--- START ---
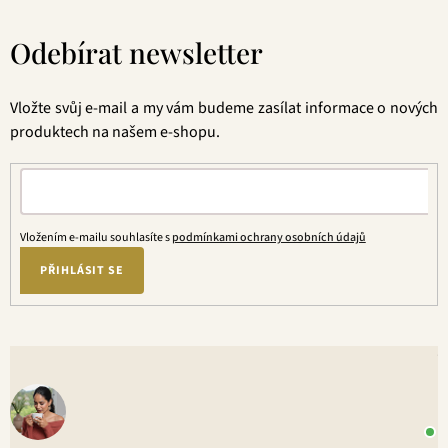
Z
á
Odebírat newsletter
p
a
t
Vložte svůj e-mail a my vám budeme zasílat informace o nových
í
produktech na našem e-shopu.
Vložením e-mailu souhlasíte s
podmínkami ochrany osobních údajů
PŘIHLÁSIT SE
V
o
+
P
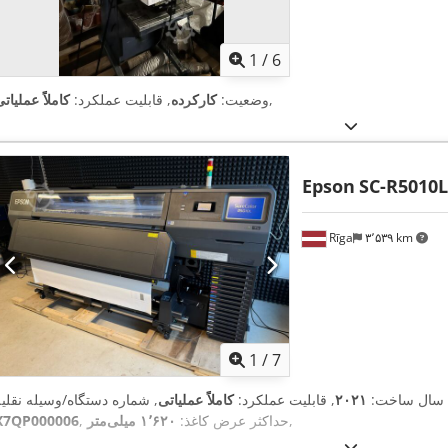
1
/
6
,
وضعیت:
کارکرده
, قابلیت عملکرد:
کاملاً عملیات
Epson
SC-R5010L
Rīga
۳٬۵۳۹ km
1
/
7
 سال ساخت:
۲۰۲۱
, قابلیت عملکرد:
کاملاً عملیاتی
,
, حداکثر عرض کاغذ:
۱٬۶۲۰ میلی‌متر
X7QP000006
--- END ---
--- START ---
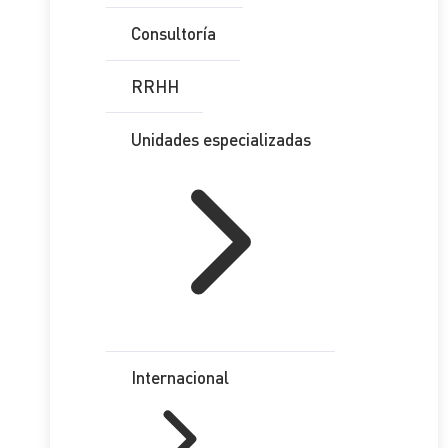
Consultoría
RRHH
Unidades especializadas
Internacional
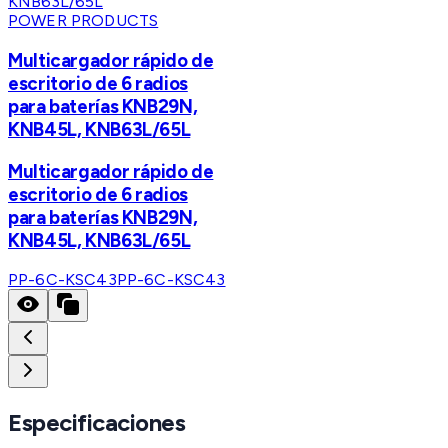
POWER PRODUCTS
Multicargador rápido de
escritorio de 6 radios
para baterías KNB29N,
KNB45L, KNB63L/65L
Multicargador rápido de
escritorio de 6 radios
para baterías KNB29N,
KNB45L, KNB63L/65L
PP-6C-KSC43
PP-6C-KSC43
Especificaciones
--- END ---
**PROBLEM TO WORK ON**
Print the lines of the records again, starting at the line that contains "Consultoría" and stopping after the line that contains "Especificaciones". Leave out the pictures.

**THE COMPLETED TASK**
Consultoría
RRHH
Unidades especializadas
Internacional
POWER PRODUCTS
Multicargador rápido de
escritorio de 6 radios
para baterías KNB29N,
KNB45L, KNB63L/65L
Multicargador rápido de
escritorio de 6 radios
para baterías KNB29N,
KNB45L, KNB63L/65L
PP-6C-KSC43
PP-6C-KSC43
Especificaciones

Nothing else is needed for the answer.